* Problem a *
Update the rows from the line with "Benchmark hidden because" up to and including the last line of the rows, putting "Skipped benchmarks" wherever "Ignored benchmarks" appears and leaving everything else as it is.

* Given passage *
Cool! I tried this feature, and it worked! (At least, it worked for my
small test case.)

I ran on the server (after pushing the objects):

git config repack.writeBitmaps true
git repack -Ad

After this, the 'git fetch origin master2' was super quick.

Thanks for your help!

Aside: This test case is using (normal, C/sh) Git. My production
environment uses JGit on the server. I haven't tested this with JGit.

-----Original Message-----
From: Junio C Hamano <gitster@xxxxxxxxx>
Date: Thursday, October 29, 2015 at 11:42 AM
To: Matt Glazer <strager@xxxxxx>
Cc: "git@xxxxxxxxxxxxxxx" <git@xxxxxxxxxxxxxxx>
Subject: Re: git-fetch pulls already-pulled objects?

>Matt Glazar <strager@xxxxxx> writes:
>
>> Would negotiating the tree object hashes be possible on the client
>>without
>> server changes? Is the protocol that flexible?
>
>The protocol is strictly "find common ancestor in the commit
>history".  Everything else is done on the sender.
>
>>>The object transfer is done by first finding the common ancestor of
>>>histories of the sending and the receiving sides, which allows the
>>>sender to enumerate commits that the sender has but the receiver
>>>doesn't.  From there, all objects [*1*] that are referenced by these
>>>commits that need to be sent.
>
>>>[Footnote]
>>>
>>>*1* There is an optimization to exclude the trees and blobs that can
>>>be cheaply proven to exist on the receiving end.  If the receiving
>>>end has a commit that the sending end does *not* have, and that
>>>commit happens to record a tree the sending end needs to send,
>>>however, the sending end cannot prove that the tree does not have to
>>>be sent without first fetching that commit from the receiving end,
>>>which fails "can be cheaply proven to exist" test.
>
>I forgot to mention the recent "pack bitmap" addition.  It makes the
>set of "can be cheaply proven to exist" a lot larger.

Pictures paired with their source code:
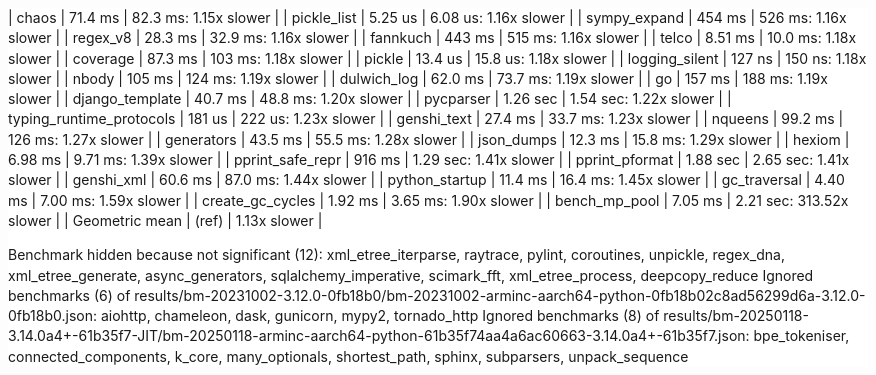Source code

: | chaos                      | 71.4 ms                                                               | 82.3 ms: 1.15x slower                                                    |
| pickle_list                | 5.25 us                                                               | 6.08 us: 1.16x slower                                                    |
| sympy_expand               | 454 ms                                                                | 526 ms: 1.16x slower                                                     |
| regex_v8                   | 28.3 ms                                                               | 32.9 ms: 1.16x slower                                                    |
| fannkuch                   | 443 ms                                                                | 515 ms: 1.16x slower                                                     |
| telco                      | 8.51 ms                                                               | 10.0 ms: 1.18x slower                                                    |
| coverage                   | 87.3 ms                                                               | 103 ms: 1.18x slower                                                     |
| pickle                     | 13.4 us                                                               | 15.8 us: 1.18x slower                                                    |
| logging_silent             | 127 ns                                                                | 150 ns: 1.18x slower                                                     |
| nbody                      | 105 ms                                                                | 124 ms: 1.19x slower                                                     |
| dulwich_log                | 62.0 ms                                                               | 73.7 ms: 1.19x slower                                                    |
| go                         | 157 ms                                                                | 188 ms: 1.19x slower                                                     |
| django_template            | 40.7 ms                                                               | 48.8 ms: 1.20x slower                                                    |
| pycparser                  | 1.26 sec                                                              | 1.54 sec: 1.22x slower                                                   |
| typing_runtime_protocols   | 181 us                                                                | 222 us: 1.23x slower                                                     |
| genshi_text                | 27.4 ms                                                               | 33.7 ms: 1.23x slower                                                    |
| nqueens                    | 99.2 ms                                                               | 126 ms: 1.27x slower                                                     |
| generators                 | 43.5 ms                                                               | 55.5 ms: 1.28x slower                                                    |
| json_dumps                 | 12.3 ms                                                               | 15.8 ms: 1.29x slower                                                    |
| hexiom                     | 6.98 ms                                                               | 9.71 ms: 1.39x slower                                                    |
| pprint_safe_repr           | 916 ms                                                                | 1.29 sec: 1.41x slower                                                   |
| pprint_pformat             | 1.88 sec                                                              | 2.65 sec: 1.41x slower                                                   |
| genshi_xml                 | 60.6 ms                                                               | 87.0 ms: 1.44x slower                                                    |
| python_startup             | 11.4 ms                                                               | 16.4 ms: 1.45x slower                                                    |
| gc_traversal               | 4.40 ms                                                               | 7.00 ms: 1.59x slower                                                    |
| create_gc_cycles           | 1.92 ms                                                               | 3.65 ms: 1.90x slower                                                    |
| bench_mp_pool              | 7.05 ms                                                               | 2.21 sec: 313.52x slower                                                 |
| Geometric mean             | (ref)                                                                 | 1.13x slower                                                             |

Benchmark hidden because not significant (12): xml_etree_iterparse, raytrace, pylint, coroutines, unpickle, regex_dna, xml_etree_generate, async_generators, sqlalchemy_imperative, scimark_fft, xml_etree_process, deepcopy_reduce
Ignored benchmarks (6) of results/bm-20231002-3.12.0-0fb18b0/bm-20231002-arminc-aarch64-python-0fb18b02c8ad56299d6a-3.12.0-0fb18b0.json: aiohttp, chameleon, dask, gunicorn, mypy2, tornado_http
Ignored benchmarks (8) of results/bm-20250118-3.14.0a4+-61b35f7-JIT/bm-20250118-arminc-aarch64-python-61b35f74aa4a6ac60663-3.14.0a4+-61b35f7.json: bpe_tokeniser, connected_components, k_core, many_optionals, shortest_path, sphinx, subparsers, unpack_sequence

* Problem b *
Write what comes next in the email about git fetch and pack bitmaps, picking up after its last sentence.

* Exercise response a *
Benchmark hidden because not significant (12): xml_etree_iterparse, raytrace, pylint, coroutines, unpickle, regex_dna, xml_etree_generate, async_generators, sqlalchemy_imperative, scimark_fft, xml_etree_process, deepcopy_reduce
Skipped benchmarks (6) of results/bm-20231002-3.12.0-0fb18b0/bm-20231002-arminc-aarch64-python-0fb18b02c8ad56299d6a-3.12.0-0fb18b0.json: aiohttp, chameleon, dask, gunicorn, mypy2, tornado_http
Skipped benchmarks (8) of results/bm-20250118-3.14.0a4+-61b35f7-JIT/bm-20250118-arminc-aarch64-python-61b35f74aa4a6ac60663-3.14.0a4+-61b35f7.json: bpe_tokeniser, connected_components, k_core, many_optionals, shortest_path, sphinx, subparsers, unpack_sequence

* Exercise response b *
>
>If for example the sender needs to send one commit C because it
>determined that the receiver has history up to commit C~1, without
>the bitmap, even when C^{tree} (i.e. the tree of C) is identical to
>C~2^{tree} (i.e. the tree of C~2), it would have sent that tree
>object because "proving that the receiver already has it" would
>require the sender to dig its history back, starting from C~1
>(i.e. the commit that is known to exist at the receiver), to
>enumerate the objects contained in the common part of the history,
>which fails the "can be cheaply proven to exist" test.
>
>The "pack bitmap" pre-computes what commits, trees and blobs should
>already exist in the repository given a commit for which bitmap
>exists.  Using the bitmap, from C~1 (i.e. the commit known to exist
>at the receiving end), it can be proven cheaply that C^{tree} that
>happens to be identical to C~2^{tree} already exists over there, and
>the sender can use this knowledge to reduce the transfer.
>
>The "pack bitmap" however does not change the fundamental structure.
>If your receiver has a commit that is not known to the sender, and
>that commit happens to record the same tree recorded in the commit
>that needs to be sent, there is no way for the sender to know that
>the receiver has it, exactly because the exchange between them is
>purely "find common ancestor in history".